You wait go three months without an SCO concert, and suddenly you're at two in two days. I've said before, I'm sure, that the chamber ensemble concerts in their Sunday matinees, are one of the absolute highlights of the SCO season. Yesterday's programme was no exception.
They're also very good at timing them to make use of whatever soloist is in town (hey, here's a thought for a future season: get Rachel Barton Pine for a concert and then a chamber concert, please). This week it was the turn of horn player Radovan Vlatkovic, who'd played on Saturday. He led off the second half, accompanied by pianist Scott Mitchell, with a performance of Villanelle by Dukas, whose most famous composition is The Sorcerer's Apprentice. The programme informed us it was for horn and orchestra, so one can only assume we were hearing a piano reduction of some sort (I say assume because, rather frustratingly, shelling out £2 for the programme provided no elucidation on this point - it does say the composer called for both valve and natural horn techniques and that modern players sometimes ignore this, and while I'm no very good judge, Vlatkovic seemed to stick to a valve approach). Certainly not the greatest of works but definitely a fun one, and it did provide Vlatkovic an opportunity to show off, which he seized with aplomb.

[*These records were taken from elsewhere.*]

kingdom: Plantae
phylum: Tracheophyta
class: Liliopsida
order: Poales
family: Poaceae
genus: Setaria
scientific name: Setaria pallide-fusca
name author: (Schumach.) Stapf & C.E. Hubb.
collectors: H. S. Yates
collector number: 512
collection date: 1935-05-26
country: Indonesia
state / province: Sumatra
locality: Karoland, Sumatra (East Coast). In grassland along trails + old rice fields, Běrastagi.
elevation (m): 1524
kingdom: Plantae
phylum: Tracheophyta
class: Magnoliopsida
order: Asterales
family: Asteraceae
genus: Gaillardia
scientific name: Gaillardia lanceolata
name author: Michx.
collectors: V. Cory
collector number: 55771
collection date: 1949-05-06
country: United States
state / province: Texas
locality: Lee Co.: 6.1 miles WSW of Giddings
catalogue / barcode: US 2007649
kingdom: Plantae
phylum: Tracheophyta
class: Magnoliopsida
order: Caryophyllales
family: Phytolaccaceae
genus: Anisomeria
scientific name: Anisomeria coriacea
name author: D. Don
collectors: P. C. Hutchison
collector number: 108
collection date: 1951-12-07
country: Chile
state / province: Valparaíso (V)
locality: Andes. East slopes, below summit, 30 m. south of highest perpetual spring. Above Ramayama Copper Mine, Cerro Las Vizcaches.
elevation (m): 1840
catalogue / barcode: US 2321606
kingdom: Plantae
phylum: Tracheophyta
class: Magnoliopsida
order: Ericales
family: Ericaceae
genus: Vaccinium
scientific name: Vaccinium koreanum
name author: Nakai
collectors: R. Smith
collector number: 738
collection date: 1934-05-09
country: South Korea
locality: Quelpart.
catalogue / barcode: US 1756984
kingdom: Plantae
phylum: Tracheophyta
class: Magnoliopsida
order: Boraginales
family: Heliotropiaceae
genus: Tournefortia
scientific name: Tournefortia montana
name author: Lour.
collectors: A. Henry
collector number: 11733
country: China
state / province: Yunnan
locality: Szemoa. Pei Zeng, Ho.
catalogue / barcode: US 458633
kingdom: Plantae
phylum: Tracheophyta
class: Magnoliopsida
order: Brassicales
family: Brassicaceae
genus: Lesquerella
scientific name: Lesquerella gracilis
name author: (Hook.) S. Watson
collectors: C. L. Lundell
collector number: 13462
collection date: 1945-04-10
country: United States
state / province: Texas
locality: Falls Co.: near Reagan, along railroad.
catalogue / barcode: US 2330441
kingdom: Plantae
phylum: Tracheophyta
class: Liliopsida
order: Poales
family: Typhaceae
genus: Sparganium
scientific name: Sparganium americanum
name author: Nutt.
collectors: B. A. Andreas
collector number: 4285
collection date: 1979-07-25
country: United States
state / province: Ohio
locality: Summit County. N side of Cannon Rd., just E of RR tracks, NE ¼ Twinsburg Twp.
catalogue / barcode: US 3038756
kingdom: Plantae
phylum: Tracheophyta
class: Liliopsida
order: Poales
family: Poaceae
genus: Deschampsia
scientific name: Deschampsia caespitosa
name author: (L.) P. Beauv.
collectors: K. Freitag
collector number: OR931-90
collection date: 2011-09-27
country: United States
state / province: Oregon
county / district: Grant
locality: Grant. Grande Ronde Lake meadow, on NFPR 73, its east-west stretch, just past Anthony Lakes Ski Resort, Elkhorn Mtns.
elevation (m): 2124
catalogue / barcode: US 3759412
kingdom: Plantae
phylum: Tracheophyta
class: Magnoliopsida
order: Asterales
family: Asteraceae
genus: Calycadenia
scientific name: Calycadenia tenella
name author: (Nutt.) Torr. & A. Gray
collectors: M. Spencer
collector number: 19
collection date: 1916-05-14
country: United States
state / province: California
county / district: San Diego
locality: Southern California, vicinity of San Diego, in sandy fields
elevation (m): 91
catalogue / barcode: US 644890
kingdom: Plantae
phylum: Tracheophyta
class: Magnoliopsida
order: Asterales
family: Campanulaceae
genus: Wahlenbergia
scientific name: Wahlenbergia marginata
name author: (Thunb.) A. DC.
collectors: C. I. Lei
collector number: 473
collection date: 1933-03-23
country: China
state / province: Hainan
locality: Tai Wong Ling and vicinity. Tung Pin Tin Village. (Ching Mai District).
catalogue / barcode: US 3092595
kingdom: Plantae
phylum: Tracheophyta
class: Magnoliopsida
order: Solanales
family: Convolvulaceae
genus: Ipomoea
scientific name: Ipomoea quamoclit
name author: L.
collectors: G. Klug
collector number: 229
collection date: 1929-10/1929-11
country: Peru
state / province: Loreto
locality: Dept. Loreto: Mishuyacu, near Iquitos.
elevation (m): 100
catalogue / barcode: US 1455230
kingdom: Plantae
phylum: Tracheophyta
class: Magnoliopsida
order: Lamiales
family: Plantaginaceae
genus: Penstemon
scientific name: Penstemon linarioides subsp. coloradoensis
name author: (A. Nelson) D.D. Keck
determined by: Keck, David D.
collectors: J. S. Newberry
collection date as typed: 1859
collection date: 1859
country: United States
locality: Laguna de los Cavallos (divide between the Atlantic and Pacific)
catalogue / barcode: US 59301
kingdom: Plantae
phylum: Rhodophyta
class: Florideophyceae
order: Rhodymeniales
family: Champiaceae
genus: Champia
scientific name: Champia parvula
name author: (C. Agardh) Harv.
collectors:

This was followed by Dohnanyi's sextet for clarinet, horn, piano and string trio. This proved an interesting and satisfying blend of instruments, though I felt Vlatkovic's horn was a little too dominant at times (however, not knowing the work, this may be intentional). The ensemble was extremely tight and played beautifully. But they were not above a little fun, and they milked the false ending for all it was worth. From the wide grins on their faces they seemed to have enjoyed it as much as we had.
But the real highlight of the concert, and, indeed, one of my highlights of the 2008/9 season thus far, was the first half and Brahms' clarinet quintet. The SCO have a world class talent in Maximiliano Martin, and they're very good at showing him off in these programmes. That's not to belittle the rest of the quintet: violinists Zoe Beyers and Rosenna East, violist Brian Schiele and cellist Donald Gillan, who also played superbly, and formed a well balance ensemble. They played with beautiful lyricism, effortlessly weaving Brahms' rich textures together with Martin again and again gliding over the top. The only blemish was the person snoring behind me. There's just no helping some people.